Hafez who lived in the early fourteenth century is entombed beneath this ornate canopy in this peaceful garden. His lyrical poems are noted for their beauty. They draw upon themes of love, mysticism, and early Sufi teachings. He is revered and his poetry is still enormously influential on the Iranian people.
The tomb of sheikh Saadi has a similar impact on people from all levels of Iranian society. Writing in the 13th century he drew from his extensive travels and interactions with people from all walks of life. His words still stir the souls of Iranians.
[Woman reading poem in Farsi (translation below)]
The links of the beloved's hair form a chain of suffering
the man, not thus bound, remains unaware of this tale.
As for myself, strike me by the sword in her full view
a sidelong glance from those eyes will full ransom make.
And should I give up life in pursuit of her favor
no pity at all; I love the beloved more than my life…
Guide: This is Rick.
Rick: Nice to meet you.
Visitors are welcomed into Iranian homes as honored guests. We've been invited into a fairly wealthy family's home for dinner and a look at the modern domestic scene. Their home is as contemporary and up to date as you'd find anywhere.
Because we're here with our camera the women are dressed more conservatively than they would be if they were just here with their family and friends. Time and time again we experienced how, in Islam, visitors are considered a "gift of God" and treated as such with generous hospitality — and tonight, that includes a wonderful meal.
Guide: This is called Iranian kebab. This is the chicken.

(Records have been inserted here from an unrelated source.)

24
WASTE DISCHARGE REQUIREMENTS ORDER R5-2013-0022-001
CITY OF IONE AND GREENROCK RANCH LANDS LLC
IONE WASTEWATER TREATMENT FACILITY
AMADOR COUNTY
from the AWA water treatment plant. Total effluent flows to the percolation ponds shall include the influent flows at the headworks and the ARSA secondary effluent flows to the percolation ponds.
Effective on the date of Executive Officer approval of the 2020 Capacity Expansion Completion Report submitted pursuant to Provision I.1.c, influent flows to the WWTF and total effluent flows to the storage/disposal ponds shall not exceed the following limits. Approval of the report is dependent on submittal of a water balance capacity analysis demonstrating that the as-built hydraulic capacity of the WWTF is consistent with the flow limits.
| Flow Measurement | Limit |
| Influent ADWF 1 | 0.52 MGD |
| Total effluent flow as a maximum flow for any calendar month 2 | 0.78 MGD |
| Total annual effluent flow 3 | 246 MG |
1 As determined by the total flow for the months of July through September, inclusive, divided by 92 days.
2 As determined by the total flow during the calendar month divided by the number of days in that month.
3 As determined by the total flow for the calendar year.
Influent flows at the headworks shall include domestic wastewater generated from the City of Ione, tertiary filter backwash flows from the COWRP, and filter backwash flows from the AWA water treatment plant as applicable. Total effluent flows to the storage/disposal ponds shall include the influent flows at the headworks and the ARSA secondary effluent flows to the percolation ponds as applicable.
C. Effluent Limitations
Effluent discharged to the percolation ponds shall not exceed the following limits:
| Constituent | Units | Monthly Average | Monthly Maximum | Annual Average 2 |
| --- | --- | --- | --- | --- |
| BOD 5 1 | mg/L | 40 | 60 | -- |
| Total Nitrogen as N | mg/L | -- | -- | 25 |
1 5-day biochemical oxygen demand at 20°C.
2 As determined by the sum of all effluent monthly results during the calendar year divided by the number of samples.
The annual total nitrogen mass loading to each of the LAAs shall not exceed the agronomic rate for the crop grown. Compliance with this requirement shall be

Rick: So this would be lamb mostly.
Guide: Yeah, mostly lamb, mostly lamb.
Rick: Do you say bon appétit? Is there any word like that?
Guide: Nooshe jan.
Other man: Yeah, nooshe jan.
Rick: Nooshe jan, nooshe jan.
Guide: The same as bon appétit.
Before I know it my plate is filled with fish, kebabs, two kinds of rice, eggplant and tomatoes…the conversation is as lively as at any home I've visited in Europe.
Rick: That's what people say: if you want to eat well in Iran, make some friends.
And dessert came with a surprise…..
Rick: Hey, look at this!
Everyone singing: Happy Birthday to you…
Rick: Ohhh, thank you… oh you guys!
Man: Puff your candles.
Rick: Puff em' out…yoooo! Ohh…mamnūnam, mamnūnam very much.